──────── EXCERPT TO READ

I'm not sure if there was a real lesson learned here except just embrace the suck. Short of building a cabin you're getting wet. If this was a Tiki hut you'd still be getting wet. If you were wearing rain gear you'd still be getting wet.

Sunday, February 10, 2019

poncho tarp

To deploy a poncho tarp without a second piece of rain gear means you have to be committed to getting wet or rain is not that big an obstacle. Once you have the poncho tarp deployed that's all there is.

Second, deploying a poncho tarp means having to attach and detach cordage exposing you to more of the same.

Third, When deployed as a tarp the poncho tarp is smaller giving you less protection. The largest tarps without a seam  is based on the manufacturing process and is currently 6 feet wide. Take some material for the outside seam and you get to about a 5.5 feet. My poncho tarp is just over 4 feet wide.

Lastly, the lightest poncho tarps are fragile as are the lightest rain jackets. So if you damage the poncho you damage both. Where-as if you damaged your poncho you could always wrap yourself in your tarp.


Actually there is plenty of room and the bivy offers some additional rain protection, however, the half pyramid configuration does not get the mosquito netting off my face. One possibility is adding an umbrella to the open side.

 The umbrella by itself did not add sufficient strength to the to hold up the head end of the bivy.

If you look closely at the head end there is a small pole holding up the end... there is also a guy line adding tension/structure. At this point the head end is slightly more exposed on 2 sides. The umbrella can be used to  handle the rain. Also the pole can be replaced with a branch or even a tree or bush.

Not pictured here there is another option. That is some cordage from the the pole to the lower corner at the head end. The with a small loop and an s-biner or other lock would work fine. The umbrella would still offer some protection for the head and the pack.

Even though this configuration is plausible it still has the eggs in one basket challenge.

I added the diagonal guy lines and I was able to get the bivy to blouse nicely, however, it was 5-15F hotter inside the bivy. Also being so low to the ground meant being more uncomfortable. All those aches and pains are amplified.

────────────────
──────── RECORDS SUPPLIED

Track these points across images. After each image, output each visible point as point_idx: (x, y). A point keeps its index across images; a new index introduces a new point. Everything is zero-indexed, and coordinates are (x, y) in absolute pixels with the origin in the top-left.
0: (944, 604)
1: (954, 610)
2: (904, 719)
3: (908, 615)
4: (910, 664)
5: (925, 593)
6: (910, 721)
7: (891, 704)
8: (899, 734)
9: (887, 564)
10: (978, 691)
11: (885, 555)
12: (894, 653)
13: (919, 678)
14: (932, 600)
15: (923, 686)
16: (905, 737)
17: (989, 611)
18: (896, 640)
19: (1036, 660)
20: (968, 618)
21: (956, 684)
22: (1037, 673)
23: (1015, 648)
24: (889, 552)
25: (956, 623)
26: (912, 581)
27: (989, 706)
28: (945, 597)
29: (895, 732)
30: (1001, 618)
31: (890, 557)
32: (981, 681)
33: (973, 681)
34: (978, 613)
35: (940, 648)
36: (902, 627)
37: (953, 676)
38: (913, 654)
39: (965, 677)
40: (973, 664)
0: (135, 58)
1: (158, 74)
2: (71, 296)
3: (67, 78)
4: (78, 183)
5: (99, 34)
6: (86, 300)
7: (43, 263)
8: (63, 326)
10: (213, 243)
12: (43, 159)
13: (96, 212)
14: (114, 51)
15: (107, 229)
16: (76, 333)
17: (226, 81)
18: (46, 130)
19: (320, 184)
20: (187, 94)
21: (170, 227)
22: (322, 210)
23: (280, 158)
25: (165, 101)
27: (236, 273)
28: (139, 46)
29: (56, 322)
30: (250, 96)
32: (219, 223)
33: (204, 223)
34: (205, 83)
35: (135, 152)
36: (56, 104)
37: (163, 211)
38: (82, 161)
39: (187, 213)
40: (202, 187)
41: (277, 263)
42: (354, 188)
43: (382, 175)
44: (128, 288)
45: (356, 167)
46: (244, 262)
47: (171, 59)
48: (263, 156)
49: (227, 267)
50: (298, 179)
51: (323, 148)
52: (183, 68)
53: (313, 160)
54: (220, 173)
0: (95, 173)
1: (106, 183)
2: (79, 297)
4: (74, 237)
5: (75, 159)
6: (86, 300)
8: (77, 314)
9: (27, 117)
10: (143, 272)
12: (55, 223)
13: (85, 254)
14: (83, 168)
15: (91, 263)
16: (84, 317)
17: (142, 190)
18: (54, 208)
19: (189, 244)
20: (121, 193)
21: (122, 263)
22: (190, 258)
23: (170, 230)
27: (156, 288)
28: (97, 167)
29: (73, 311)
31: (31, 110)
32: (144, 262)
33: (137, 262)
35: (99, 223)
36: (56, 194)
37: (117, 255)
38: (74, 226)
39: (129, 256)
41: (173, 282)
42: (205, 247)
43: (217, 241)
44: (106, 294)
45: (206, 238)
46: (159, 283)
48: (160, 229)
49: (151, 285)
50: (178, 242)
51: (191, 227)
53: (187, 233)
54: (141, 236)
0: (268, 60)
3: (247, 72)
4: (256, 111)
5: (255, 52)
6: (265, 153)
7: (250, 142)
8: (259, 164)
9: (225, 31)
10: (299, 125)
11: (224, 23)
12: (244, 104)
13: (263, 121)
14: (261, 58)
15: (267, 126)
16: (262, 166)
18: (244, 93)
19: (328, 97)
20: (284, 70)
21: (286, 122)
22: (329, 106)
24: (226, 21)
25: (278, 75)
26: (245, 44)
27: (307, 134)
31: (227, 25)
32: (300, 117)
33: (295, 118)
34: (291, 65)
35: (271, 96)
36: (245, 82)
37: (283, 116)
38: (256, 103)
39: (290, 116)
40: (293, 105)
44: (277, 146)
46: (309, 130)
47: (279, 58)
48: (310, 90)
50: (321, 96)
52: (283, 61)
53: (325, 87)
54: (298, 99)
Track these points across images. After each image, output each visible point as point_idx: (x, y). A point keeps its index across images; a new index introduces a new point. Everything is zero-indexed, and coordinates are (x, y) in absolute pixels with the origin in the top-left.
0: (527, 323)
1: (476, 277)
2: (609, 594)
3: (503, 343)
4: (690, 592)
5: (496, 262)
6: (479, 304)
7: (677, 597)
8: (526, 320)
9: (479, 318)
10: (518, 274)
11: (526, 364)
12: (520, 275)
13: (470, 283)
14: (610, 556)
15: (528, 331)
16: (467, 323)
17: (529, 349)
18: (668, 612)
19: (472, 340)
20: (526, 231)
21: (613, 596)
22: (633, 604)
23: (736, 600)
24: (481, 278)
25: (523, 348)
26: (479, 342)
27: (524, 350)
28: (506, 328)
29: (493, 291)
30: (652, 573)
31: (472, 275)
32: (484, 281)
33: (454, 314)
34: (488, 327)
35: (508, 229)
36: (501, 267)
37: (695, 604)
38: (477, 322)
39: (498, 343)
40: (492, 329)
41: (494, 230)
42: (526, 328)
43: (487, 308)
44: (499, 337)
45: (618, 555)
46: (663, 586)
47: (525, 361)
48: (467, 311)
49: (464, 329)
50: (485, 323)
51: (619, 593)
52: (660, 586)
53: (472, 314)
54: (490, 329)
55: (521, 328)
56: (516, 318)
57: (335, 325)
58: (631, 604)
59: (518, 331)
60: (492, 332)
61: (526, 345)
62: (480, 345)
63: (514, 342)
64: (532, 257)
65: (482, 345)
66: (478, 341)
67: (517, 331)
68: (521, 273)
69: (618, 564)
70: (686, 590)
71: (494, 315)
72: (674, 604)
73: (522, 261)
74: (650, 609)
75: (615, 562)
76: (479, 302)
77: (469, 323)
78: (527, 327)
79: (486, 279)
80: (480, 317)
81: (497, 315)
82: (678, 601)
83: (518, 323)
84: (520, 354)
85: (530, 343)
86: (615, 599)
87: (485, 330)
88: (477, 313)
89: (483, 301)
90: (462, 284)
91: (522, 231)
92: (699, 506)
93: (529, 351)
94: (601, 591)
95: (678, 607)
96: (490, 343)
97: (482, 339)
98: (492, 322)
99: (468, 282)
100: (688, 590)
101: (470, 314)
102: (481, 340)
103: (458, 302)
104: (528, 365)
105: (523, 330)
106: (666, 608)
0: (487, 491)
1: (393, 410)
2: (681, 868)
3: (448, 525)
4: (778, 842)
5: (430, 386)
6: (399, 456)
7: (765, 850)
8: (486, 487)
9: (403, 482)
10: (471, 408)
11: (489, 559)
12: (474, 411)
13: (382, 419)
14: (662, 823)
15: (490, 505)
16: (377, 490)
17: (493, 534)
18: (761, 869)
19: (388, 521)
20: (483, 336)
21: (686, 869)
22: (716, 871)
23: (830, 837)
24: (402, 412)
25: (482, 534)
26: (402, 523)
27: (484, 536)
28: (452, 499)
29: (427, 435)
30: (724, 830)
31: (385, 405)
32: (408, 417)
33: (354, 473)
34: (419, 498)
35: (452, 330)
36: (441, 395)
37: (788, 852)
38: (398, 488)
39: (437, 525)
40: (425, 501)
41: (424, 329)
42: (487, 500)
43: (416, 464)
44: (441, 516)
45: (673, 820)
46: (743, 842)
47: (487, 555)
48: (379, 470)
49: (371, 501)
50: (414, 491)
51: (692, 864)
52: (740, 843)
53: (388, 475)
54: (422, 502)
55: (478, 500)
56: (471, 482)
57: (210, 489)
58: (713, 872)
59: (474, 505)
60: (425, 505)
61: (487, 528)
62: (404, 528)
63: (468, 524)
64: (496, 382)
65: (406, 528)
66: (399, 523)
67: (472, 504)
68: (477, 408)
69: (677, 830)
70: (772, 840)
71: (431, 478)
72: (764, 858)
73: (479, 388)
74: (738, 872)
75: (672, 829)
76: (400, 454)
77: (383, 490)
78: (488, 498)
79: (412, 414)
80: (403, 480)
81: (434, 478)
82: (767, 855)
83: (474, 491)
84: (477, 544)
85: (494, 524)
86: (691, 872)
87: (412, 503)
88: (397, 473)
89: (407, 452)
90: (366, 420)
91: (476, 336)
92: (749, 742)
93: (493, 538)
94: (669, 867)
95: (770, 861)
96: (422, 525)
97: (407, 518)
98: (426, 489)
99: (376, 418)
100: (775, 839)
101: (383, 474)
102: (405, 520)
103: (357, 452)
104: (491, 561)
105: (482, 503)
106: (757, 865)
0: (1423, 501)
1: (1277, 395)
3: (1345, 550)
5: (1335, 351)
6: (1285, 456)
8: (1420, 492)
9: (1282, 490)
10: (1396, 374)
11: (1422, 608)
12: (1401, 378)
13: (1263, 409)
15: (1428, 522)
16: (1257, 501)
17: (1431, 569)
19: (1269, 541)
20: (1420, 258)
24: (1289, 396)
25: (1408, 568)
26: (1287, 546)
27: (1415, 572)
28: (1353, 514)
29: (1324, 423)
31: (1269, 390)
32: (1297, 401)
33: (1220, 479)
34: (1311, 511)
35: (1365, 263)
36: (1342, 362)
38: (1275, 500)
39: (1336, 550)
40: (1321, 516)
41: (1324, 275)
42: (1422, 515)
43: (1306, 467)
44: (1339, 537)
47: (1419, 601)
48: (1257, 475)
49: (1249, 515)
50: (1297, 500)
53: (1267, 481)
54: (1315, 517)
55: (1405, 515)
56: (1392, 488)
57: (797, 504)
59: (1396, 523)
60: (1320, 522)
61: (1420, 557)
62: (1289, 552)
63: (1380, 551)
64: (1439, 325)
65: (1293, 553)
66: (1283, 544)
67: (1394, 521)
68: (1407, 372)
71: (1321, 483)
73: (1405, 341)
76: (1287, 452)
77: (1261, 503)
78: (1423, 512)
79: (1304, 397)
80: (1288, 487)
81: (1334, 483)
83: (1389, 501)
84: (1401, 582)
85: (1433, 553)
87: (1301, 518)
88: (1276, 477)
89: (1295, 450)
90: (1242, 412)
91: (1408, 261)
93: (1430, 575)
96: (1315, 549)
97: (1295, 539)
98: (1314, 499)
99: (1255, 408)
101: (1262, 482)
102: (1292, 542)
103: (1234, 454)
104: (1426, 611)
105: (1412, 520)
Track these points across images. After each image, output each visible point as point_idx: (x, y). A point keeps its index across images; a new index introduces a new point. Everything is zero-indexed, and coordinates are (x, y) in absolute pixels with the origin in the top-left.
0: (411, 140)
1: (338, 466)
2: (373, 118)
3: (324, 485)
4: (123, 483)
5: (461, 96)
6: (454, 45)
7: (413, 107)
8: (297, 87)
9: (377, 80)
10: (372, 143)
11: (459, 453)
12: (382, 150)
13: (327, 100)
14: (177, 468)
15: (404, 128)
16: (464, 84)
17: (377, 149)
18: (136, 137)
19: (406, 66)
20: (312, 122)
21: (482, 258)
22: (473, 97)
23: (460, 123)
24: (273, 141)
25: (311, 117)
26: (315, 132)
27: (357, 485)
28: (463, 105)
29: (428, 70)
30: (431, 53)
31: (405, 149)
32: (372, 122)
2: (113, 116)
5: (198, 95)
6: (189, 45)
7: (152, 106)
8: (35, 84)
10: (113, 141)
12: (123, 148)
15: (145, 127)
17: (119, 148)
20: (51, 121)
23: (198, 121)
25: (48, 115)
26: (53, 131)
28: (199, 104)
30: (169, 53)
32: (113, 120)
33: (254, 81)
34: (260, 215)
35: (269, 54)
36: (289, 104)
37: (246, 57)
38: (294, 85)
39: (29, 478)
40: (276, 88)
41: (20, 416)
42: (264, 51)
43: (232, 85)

────────────────

## WHAT NEEDS TO BE DONE
Can you carry on the post about poncho tarps and bivy shelters, starting right after its final sentence? This data has no connection to the post about poncho tarps and bivy shelters.

## RESPONSE TO THE TASK
this bugnet is just like yours $37 at 7.6oz ( or this one $42 at 2.9oz ( spray them with permethrin

Friday, February 8, 2019

drink up

Hikers and gram counters swear by Smartwater bottles. I don't think they are completely wrong because there is something to be said for screwing a filter directly to the bottle. I still get a bit uneasy about the seal between the bottle and the filter. Also that sort of delayed filtering might give you the false confidence to go deeper when you really do not have the resources.

Anyway, it's a good and common container. But are there options?

right to left; 1oz, 1.6oz, 4.3oz

I recently purchased Nalgene bottles for my kids when they are at soccer practice. I replaced the WIDE mouth tops with a smaller lid and that's working great. I decided to buy myself a Nalgene too. While their 32oz bottles are wide in diameter this Nalgene is shaped like a military canteen; has a nice opening, stable base, and not going to drop the cap. Granted I can carry three 750ml bottle for the same weight allowance and redundancy but at what point are we overthinking this.

"what's in your ..." backpack?

I'm going lighter and lighter... not by spending gobs of money just making different choices; partly based on the notion that I've already decided to be somewhat uncomfortable. That said this kit has enough to give me some options.

These packs are both made from Cordura and about 24L. On the left is a Sea To Summit with just the main compartment with rolltop and compression loops and string on the back. On the right is a Matador with a rolltop main compartment, sternum strap, 2 stretch side pockets, and a back zippered pocket.

Ideally these are reasonable as a day pack or even a commuter although I'm not sure how well the Cordura will stand up. Given how small they pack down to I could carry the other as a backup. Matador appears to be a US company and their pack is actually lighter and less expensive than the STS.

Overnight kit

I can make this kit smaller and lighter depending on how much I'm willing to suffer but this is the starting point (from left to right):
  • klymit static V junior wrapped around a thermarest sit pad
  • Borah Bivy
  • STS hammock tarp
  • STS mesh hammock XL
  • STS CoolMax Bag liner for those warmer nights and can be replaced with a Reactor Extreme (same size but 25F warmer)
  • mini umbrella
  • STS Silnylon Poncho Tarp
  • med kit
  • STS water bucket, digital thermometer, emergency whistle
  • MSR water filter with prefilter
  • ZPacks carbon fiber stakes
Not pictured: spool of 2mm cordage, water bottle, mini caribiners, lighter, food.

The basic kit comes down to 5-7 pounds. With food and water closer to 10 pounds. I could go with less water but it means doing things differently... camelup as often as possible. I could also go without the hammock or exchange the tarp for a lighter/smaller one or just use the poncho. I could also choose a smaller pad.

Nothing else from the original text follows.